Служитель бога-«Разрешителя», Ницше, едва освободив волю от цепей внешнего долга, вновь подчиняет ее верховенству определенной общей нормы, биологическому императиву. Аморалист объявляет себя «имморалистом», т. е. опять-таки моралистом в принципе. И служитель «жизни», осудивший в современном человеке «человека теоретического», не устает говорить о «познании» и зовет своих последователей «познающими». Принцип веры обращается в вызов истине из неверия. И этот скепсис – правда, далеко не до конца проведенный в его применениях и последствиях, – мы признали бы надрывом крайнего позитивизма, если бы он не был прежде всего воспитательною хитростью и дальним расчетом законодателя: Ницше ссорит нас с очевидностью не для того, чтобы заменить ее иною, яснейшею для духовного взора, но чтобы создать в нас очаги слепого сопротивления гнетущим нас силам, которое представляется ему благоприятным условием в эволюции человеческого вида. Рассудочность и расчет подрывают в корне первоначальное проникновение и вдохновенный порыв. Но было бы опрометчиво, на основании этих обвинений, признать Ницше ложным пророком: ибо пред нами учительный пример пророка Ионы.

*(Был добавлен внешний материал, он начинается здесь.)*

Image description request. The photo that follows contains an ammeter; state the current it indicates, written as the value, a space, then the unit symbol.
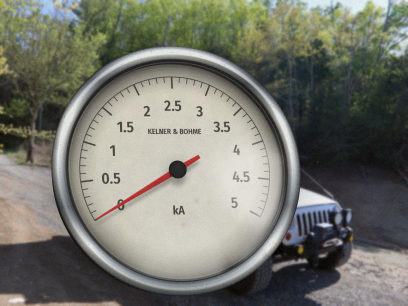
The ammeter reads 0 kA
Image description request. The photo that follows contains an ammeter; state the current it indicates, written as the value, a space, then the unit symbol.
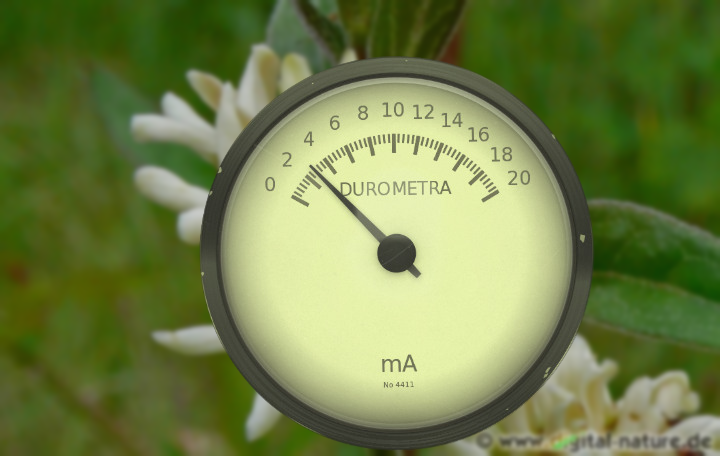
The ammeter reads 2.8 mA
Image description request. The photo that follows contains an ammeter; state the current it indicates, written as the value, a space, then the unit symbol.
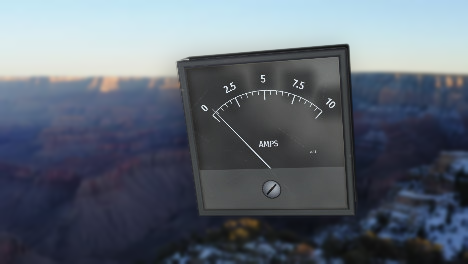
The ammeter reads 0.5 A
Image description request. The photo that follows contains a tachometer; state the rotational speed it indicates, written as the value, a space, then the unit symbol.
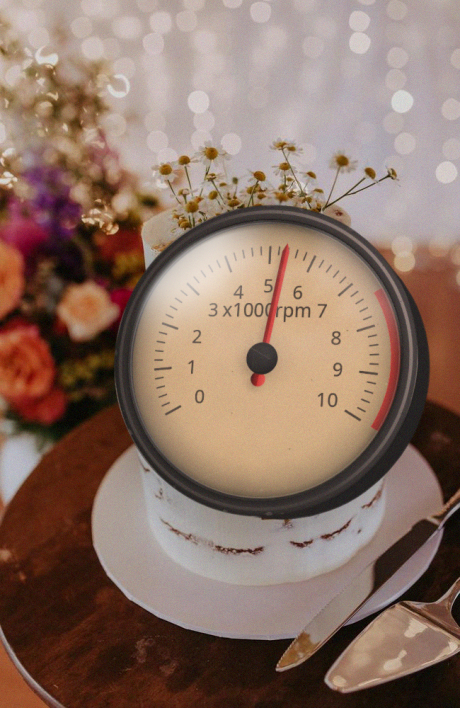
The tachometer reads 5400 rpm
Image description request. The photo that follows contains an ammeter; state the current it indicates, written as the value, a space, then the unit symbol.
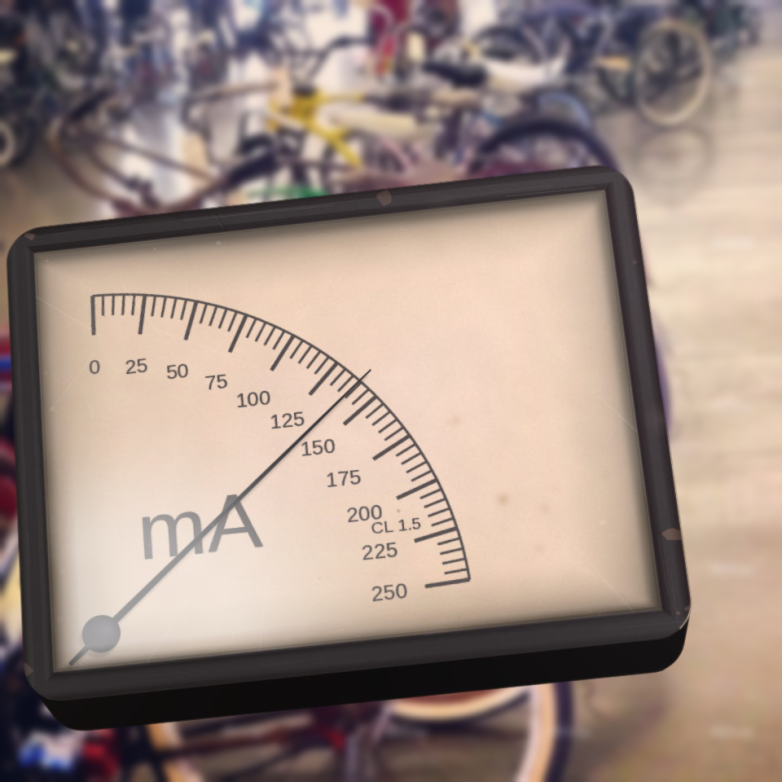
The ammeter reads 140 mA
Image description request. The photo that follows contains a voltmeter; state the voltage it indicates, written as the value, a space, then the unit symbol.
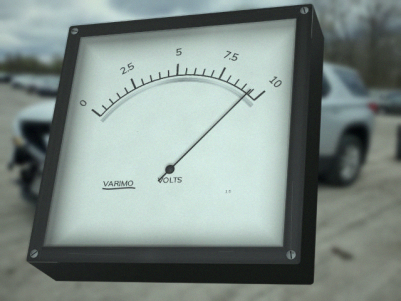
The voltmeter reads 9.5 V
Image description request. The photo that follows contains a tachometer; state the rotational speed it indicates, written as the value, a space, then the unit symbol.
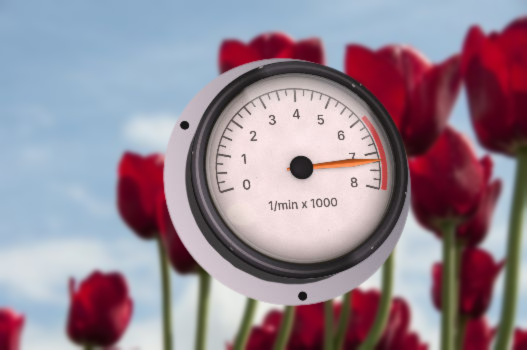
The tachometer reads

Ученый – Ницше, «Ницше-филолог», остается искателем «познаний» и не перестает углубляться в творения греческих умозрителей и французских моралистов. Он должен был бы пребыть с Трагедией и Музыкой. Но из дикого рая его бога зовет его в чуждый, недионисийский мир его другая душа, – не душа оргиаста и всечеловека, но душа, влюбленная в законченную ясность прекрасных граней, в гордое совершенство воплощения заключенной в себе частной идеи. Его пленил –
Подобно тому как в музыке все развитие Ницше тяготело прочь от гармонии, где празднует свой темный праздник многоголосая дионисийская стихия, к аполлинийски очерченной и просвеченной мелодии, являвшейся ему в последнюю пору благороднейшим, «аристократическим» началом этого искусства, – подобно тому как его эстетика все более делается эстетикой вкуса, стиля, меры, утонченности и кристаллизации, – так в сфере нравственного идеала неотразимо привлекают его пафос преодоления и ясного господства над творчески-стихийными движениями духа, красота «рожденной хаосом звезды, движущейся в ритмической пляске», властительно-надменный образ мудрого античного тирана, великолепная жестокость «средиземной культуры», идея «воли к могуществу».

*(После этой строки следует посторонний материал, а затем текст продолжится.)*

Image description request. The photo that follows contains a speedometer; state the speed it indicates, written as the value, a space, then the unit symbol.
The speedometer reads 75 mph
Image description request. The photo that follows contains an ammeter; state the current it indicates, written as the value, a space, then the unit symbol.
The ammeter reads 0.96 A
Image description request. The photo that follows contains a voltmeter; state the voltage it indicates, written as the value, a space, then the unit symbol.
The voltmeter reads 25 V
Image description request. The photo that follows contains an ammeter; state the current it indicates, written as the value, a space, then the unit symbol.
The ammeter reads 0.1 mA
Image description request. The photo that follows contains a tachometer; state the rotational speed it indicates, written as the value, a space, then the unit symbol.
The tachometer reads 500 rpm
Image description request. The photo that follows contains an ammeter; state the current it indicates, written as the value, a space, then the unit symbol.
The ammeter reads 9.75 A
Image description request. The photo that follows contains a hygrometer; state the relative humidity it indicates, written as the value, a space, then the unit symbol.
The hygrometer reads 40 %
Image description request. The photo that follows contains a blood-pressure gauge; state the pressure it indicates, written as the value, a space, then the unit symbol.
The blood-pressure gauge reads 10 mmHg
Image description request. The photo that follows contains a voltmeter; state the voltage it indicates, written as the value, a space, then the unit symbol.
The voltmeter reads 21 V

В какие дали сухих солнечных пустынь заходит Ницше, отклоняясь от влажно оттененных путей своего бога, сказывается в психологических мотивах его вражды к христианству, которое, в изначальном образе своего отношения к жизни, есть пронзенный любовью оргиазм души, себя потерявшей, чтобы себя обрести вне себя, переплескивающейся в отцовское лоно Единого, – нисийский белый рай полевых лилий и пурпурный виноградник жертвенных гроздий, экстаз младенчески-блаженного прозрения в истину Отца в небе и в действительность неба на вставшей по-новому пред взором земле. Известно, что Дионисова религия была в греческом мире религией демократической по преимуществу: именно на демократическую стихию христианства направляет Ницше всю силу своего нападения. Здесь – даже зоркость историка изменяет ему: дионисийская идея была в той же мере внутренне-освободительной силой и своего рода «моралью рабов», как и христианство, – и столь же мало, как и христианство, закваской возмущения общественного и «мятежа рабов».
В учении о «Сверхчеловеке», преподанном из уст «дионисийского» Заратустры («des dionysischen Unholds»[14]
), роковая двойственность в отношении Ницше к Дионису созревает до кризиса и разрешается определенным поворотом к антидионисийскому полюсу, завершающимся конечною выработкой учения о «воле к могуществу».